Return each line of the records below in which the string "lines" turns up.
BEGIN DATA FOR THIS TASK
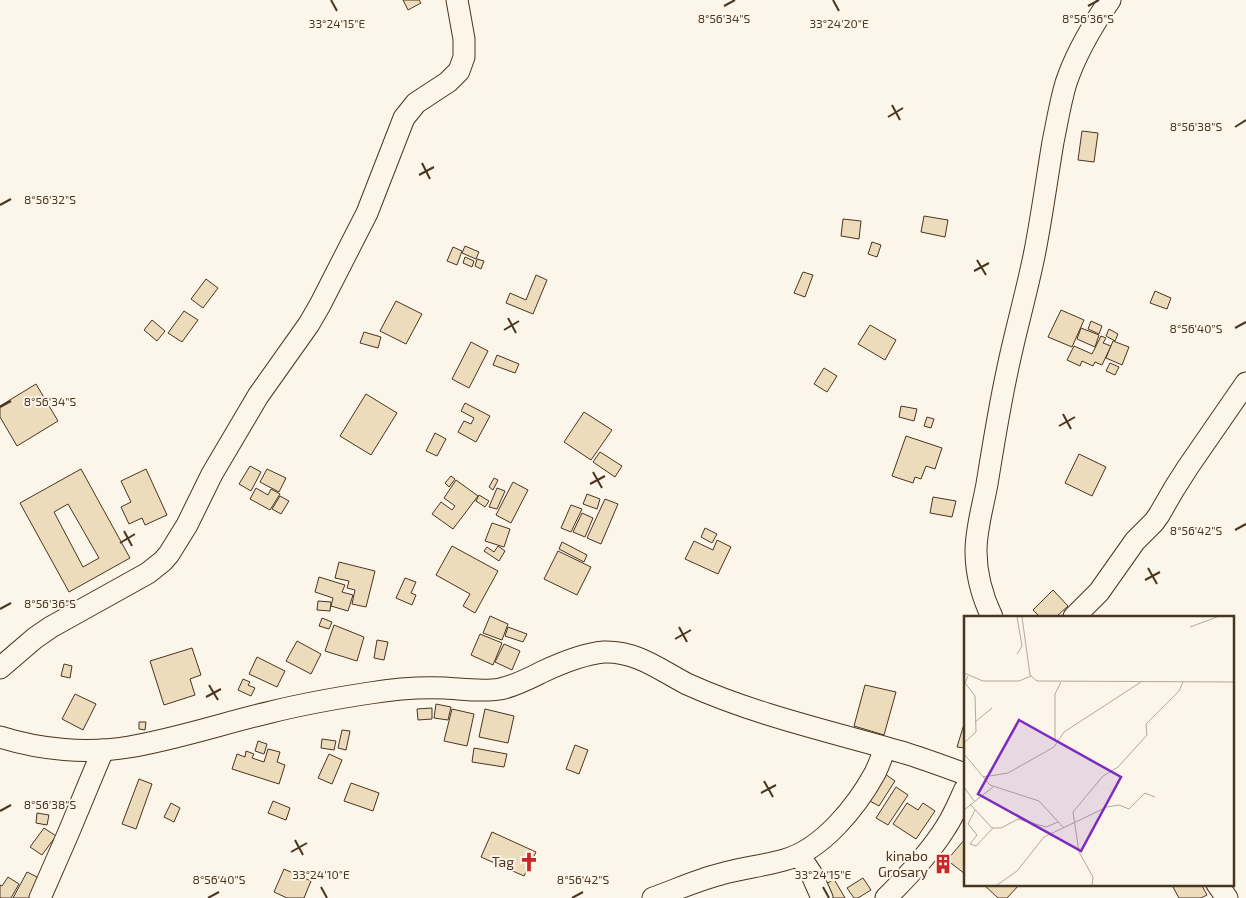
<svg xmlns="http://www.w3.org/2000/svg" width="1246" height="898" viewBox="0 0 1246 898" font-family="'Exo 2',sans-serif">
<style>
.building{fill:#ecdcbc;stroke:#4a3520;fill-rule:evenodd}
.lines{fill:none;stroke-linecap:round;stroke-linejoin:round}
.minor-casing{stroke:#4a3520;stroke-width:23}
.minor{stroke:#fbf6e9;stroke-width:21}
.ticks{fill:none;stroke:#4a3520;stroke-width:2}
.labels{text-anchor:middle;stroke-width:4;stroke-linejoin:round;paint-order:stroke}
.poi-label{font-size:14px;fill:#4a3520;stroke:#fbf6e9;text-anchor:end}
.inset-road{fill:none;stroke:#b4a999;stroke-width:1}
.view{fill:#7b2cbf;fill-opacity:0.15;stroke:#7b2cbf;stroke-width:2.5}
.inset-edge{fill:none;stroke:#4a3520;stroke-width:2.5}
.ticks-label{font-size:12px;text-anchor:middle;fill:#4a3520;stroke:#fbf6e9;stroke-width:4;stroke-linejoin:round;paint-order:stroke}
</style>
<rect width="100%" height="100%" fill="#fbf6e9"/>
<g class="building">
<polygon points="403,0 419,0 421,3 408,10"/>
<polygon points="1082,131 1098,133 1094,162 1078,160"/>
<polygon points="924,216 948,220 945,237 921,232"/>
<polygon points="843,219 861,221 859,239 841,236"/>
<polygon points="872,242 881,245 877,257 868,254"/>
<polygon points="465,246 479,252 476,259 462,253"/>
<polygon points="453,247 462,251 457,265 447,261"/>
<polygon points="465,257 474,261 472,267 463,263"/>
<polygon points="477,259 484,261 481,269 475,266"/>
<polygon points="803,272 813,275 805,297 794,293"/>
<polygon points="536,275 547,280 533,314 506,303 510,293 526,300"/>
<polygon points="206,279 218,288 203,308 191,299"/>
<polygon points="1155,291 1171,298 1167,309 1150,303"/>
<polygon points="396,301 422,314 406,344 380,331"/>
<polygon points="1061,310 1084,320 1072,347 1048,337"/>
<polygon points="184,311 198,320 182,342 168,333"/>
<polygon points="152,320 165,331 157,341 144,330"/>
<polygon points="1091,321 1102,326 1099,334 1088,329"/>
<polygon points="870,325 896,340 885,360 858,344"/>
<polygon points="1081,328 1099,335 1095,347 1077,339"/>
<polygon points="1109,329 1118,334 1115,341 1106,336"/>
<polygon points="364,332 381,337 378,348 360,343"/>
<polygon points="1101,336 1106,338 1103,343 1111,346 1102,365 1095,362 1093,366 1082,361 1080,366 1067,360 1074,346 1092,354"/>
<polygon points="1113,341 1129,347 1122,365 1106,358"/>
<polygon points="471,342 488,351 469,388 452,379"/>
<polygon points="497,355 519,364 515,373 493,365"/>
<polygon points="1110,363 1119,367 1115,375 1106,371"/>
<polygon points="824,368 837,376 827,392 814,384"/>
<polygon points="36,384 58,421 17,446 0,417 0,406"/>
<polygon points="366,394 397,413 371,455 340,436"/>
<polygon points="465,403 490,416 476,442 458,432 464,421 471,424 474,418 461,411"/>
<polygon points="901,406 917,409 914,421 899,417"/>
<polygon points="584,412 612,430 591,460 564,442"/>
<polygon points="927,417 934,419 931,428 924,426"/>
<polygon points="435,433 446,439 437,456 426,451"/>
<polygon points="906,436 942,448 935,469 926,466 921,479 915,477 913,483 892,476"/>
<polygon points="600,452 622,466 615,477 593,462"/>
<polygon points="1079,454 1106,467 1092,496 1065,483"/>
<polygon points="250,466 261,472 251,491 239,484"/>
<path d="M 81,469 L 130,558 L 69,592 L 20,503 ZM 68,504 L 99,558 L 83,567 L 54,512 Z"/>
<polygon points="146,469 167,515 145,525 142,518 129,524 121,507 131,502 121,481"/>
<polygon points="267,469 286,478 279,492 260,482"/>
<polygon points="451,476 455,479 449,487 445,483"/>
<polygon points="494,478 498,480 493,490 489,487"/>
<polygon points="456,480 478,496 453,529 432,514 441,502 452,510 455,506 444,498"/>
<polygon points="513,482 528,490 511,523 496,515"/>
<polygon points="256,488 268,495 271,489 280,494 270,510 250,499"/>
<polygon points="497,488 505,491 497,509 489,507"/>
<polygon points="587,494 600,499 597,509 583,504"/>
<polygon points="479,495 489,501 485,507 476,501"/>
<polygon points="280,496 289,501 281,514 272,509"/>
<polygon points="933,497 956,501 952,517 930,513"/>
<polygon points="605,499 618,504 601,544 587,538"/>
<polygon points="571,505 582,509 571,532 561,528"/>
<polygon points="582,513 593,518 585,537 573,532"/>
<polygon points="492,523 510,529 504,547 485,541"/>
<polygon points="705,528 717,534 712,543 701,537"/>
<polygon points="717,540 731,547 718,574 685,559 694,541 713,550"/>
<polygon points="562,542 587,555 584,562 559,549"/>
<polygon points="452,546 498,571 475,613 463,606 470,594 436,575"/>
<polygon points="498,546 505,551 499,561 484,551 487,547 494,552"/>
<polygon points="558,551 591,567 577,595 544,579"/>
<polygon points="339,562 375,571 366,607 352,604 355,590 347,588 349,581 335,578"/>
<polygon points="319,577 345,585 342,592 353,595 348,611 331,606 333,598 315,592"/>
<polygon points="405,578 416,582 411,593 416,595 412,605 396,598"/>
<polygon points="1053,590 1068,606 1056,617 1040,617 1033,610"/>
<polygon points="318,601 331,602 330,611 317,610"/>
<polygon points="490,616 508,624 502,640 483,633"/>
<polygon points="322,618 332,622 329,629 319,626"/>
<polygon points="334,625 364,637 357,661 325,651"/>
<polygon points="508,627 527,634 523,642 505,636"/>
<polygon points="480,634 502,643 493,665 471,655"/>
<polygon points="377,640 388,642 384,660 374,658"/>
<polygon points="297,641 321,654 311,674 286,661"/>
<polygon points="504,644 520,651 512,670 495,662"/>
<polygon points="192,648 201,675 190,679 195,695 164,705 150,661"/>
<polygon points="257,657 285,671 277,687 249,674"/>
<polygon points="64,664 72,666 70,678 61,676"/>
<polygon points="243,679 250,682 248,685 255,688 251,696 238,690"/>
<polygon points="865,685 896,692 884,735 854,726"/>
<polygon points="75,694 96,704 83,730 62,719"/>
<polygon points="436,704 451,707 448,720 434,718"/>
<polygon points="432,708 432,719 418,720 417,709"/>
<polygon points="452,709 474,714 467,746 444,741"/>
<polygon points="485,709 514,716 508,743 479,737"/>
<polygon points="965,721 965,748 957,747"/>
<polygon points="139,722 146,722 145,730 139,729"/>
<polygon points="342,730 350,731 346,750 338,748"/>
<polygon points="322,739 336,741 334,750 321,748"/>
<polygon points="258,741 267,744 264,754 255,751"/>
<polygon points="575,745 588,750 579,774 566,769"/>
<polygon points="474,748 507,754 504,767 472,762"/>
<polygon points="268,749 280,752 277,762 285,765 279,784 232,769 237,754 245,757 246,751 254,754 252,758 264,762"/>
<polygon points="329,754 342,760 332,784 318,778"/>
<polygon points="885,774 895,781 879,806 868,800"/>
<polygon points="139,779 152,784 136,829 122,824"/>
<polygon points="351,783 379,793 373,811 344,801"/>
<polygon points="896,787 908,795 888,825 876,818"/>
<polygon points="273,801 290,808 286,820 268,813"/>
<polygon points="171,803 180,808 174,822 164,817"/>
<polygon points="907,803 918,810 923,803 935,811 916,839 893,824"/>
<polygon points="37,813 49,815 47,825 36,823"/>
<polygon points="44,828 56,836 42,855 30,847"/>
<polygon points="492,832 536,852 524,876 481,857"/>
<polygon points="965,839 965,874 947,860"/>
<polygon points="940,857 951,864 946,872 935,865"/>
<polygon points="284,869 311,881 304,898 287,898 274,892"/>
<polygon points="27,872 41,879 30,898 13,898"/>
<polygon points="8,877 19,884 11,898 0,898 0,885 2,886"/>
<polygon points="863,878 871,890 858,898 854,898 847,888"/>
<polygon points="834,879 845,898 831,898 823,886"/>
<polygon points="983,884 1020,884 1007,898 998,898"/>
<polygon points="1178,884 1201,884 1207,895 1201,898 1179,898 1173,887"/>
</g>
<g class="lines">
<defs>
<g id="minor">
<path d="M 992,617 C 982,596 976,574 976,551 C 976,529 983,506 987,484 C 993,447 999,409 1007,372 C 1015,332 1027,292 1035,251 C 1042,215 1047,178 1053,142 C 1057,123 1060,103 1066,83 C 1076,53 1092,26 1110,0"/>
<polyline points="1074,617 1099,592 1135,541 1154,522 1159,515 1174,489 1188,467 1246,383"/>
<polyline points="0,668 35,638 51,627 148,573 163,561 169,554 187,525 212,474 258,396 309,324 320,305 367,213 404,118 416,103 448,82 459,71 464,57 464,39 457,0"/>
<path d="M 0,737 C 41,750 87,754 129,747 C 177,739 224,723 271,712 C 303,704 337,698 370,693 C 394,689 420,687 445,688 C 463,689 482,692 500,689 C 515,686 528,679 542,672 C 561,663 582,654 604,652 C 637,651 660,670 687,684 C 758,716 833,732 908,754 C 927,760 946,767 965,774"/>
<polyline points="799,855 811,873 822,898"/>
<polyline points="1217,884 1227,898"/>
<polyline points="40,898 68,834 103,750"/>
<path d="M 653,898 C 676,890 697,880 721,874 C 741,868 763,866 784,860 C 822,850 857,806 875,773 C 879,765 882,756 885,748"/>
<path d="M 886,898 C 908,876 930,853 946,827 C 954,815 959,802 965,789"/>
</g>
</defs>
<use href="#minor" class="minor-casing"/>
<use href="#minor" class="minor"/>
</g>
<path class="ticks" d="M 331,0 L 337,11M 833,0 L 839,11M 724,6 L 735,0M 1088,6 L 1099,0M 892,105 L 900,120M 888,117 L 903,108M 1235,127 L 1246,120M 422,163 L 430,179M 419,175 L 434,167M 0,205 L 11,199M 977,260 L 986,275M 974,271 L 989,263M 508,318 L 516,333M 1235,328 L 1246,322M 504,330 L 519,321M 0,407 L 11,401M 1063,414 L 1071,429M 1059,426 L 1075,417M 593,472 L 602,488M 590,484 L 605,476M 1235,530 L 1246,524M 124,531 L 132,546M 120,543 L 135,534M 1148,568 L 1157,584M 1145,580 L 1160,572M 0,609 L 11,603M 679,627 L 687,642M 675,639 L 691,630M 209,685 L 218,700M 206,697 L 221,689M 764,781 L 773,797M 761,793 L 776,785M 0,811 L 11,805M 295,840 L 303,855M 291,852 L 307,843M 321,887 L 327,898M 823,887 L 829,898M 208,898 L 219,892M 572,898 L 583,892"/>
<defs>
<symbol id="church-bare" viewBox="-9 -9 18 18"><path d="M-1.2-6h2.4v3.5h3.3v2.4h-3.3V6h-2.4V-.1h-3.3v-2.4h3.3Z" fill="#c62828" stroke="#fbf6e9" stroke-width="2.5" paint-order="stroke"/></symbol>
<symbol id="building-bare" viewBox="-9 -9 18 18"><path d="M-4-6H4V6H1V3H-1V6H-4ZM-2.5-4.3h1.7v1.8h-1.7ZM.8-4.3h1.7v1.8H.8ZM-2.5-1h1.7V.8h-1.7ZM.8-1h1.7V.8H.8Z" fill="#c62828" stroke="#fbf6e9" stroke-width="2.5" paint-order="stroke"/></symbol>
</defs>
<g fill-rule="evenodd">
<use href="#church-bare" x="515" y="848" width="28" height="28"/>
<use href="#building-bare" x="929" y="850" width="28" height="28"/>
</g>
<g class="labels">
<g class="poi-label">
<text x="928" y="861">kinabo<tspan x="928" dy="16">Grosary</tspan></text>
<text x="514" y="867">Tag</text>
</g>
</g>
<g transform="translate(964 616)">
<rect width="270" height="270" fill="#fbf6e9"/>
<path class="inset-road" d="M 58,1 L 66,59 L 73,65 L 270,66M 226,11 L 253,1M 53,38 L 58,30 L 53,1M 0,57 L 19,65 L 55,65 L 67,60M 11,106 L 28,92M 91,125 L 91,78 L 97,66M 0,127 L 12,116 L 11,80 L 1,67 L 4,60M 0,138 L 26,169 L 75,185 L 100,212M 19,161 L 44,157 L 90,131 L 100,116 L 177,66M 0,171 L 10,185M 6,188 L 28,212 L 37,212 L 54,203 L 82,211 L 94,206M 0,194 L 29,171M 11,194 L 4,208 L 13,219 L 6,228 L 12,230 L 29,212M 33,269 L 53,255 L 80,221 L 143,191 L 155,189 L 165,193 L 181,177 L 191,181M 128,269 L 129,261 L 115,236 L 109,196 L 139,160 L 154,151 L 183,119 L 182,108 L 215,75 L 219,66"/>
<path class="view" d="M 55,104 L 157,161 L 117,235 L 14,178 Z"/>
<rect width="270" height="270" class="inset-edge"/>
</g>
<g class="ticks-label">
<text x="724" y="23">8°56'34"S</text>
<text x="1088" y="23">8°56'36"S</text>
<text x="337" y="28">33°24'15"E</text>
<text x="839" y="28">33°24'20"E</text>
<text x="1196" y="131">8°56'38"S</text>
<text x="50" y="204">8°56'32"S</text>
<text x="1196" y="333">8°56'40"S</text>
<text x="50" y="406">8°56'34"S</text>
<text x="1196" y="535">8°56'42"S</text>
<text x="50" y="608">8°56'36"S</text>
<text x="50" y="809">8°56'38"S</text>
<text x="321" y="879">33°24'10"E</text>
<text x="823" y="879">33°24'15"E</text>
<text x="219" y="884">8°56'40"S</text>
<text x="583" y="884">8°56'42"S</text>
</g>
</svg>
END DATA FOR THIS TASK
> [SOLUTION FOR THIS TASK]
.lines{fill:none;stroke-linecap:round;stroke-linejoin:round}
<g class="lines">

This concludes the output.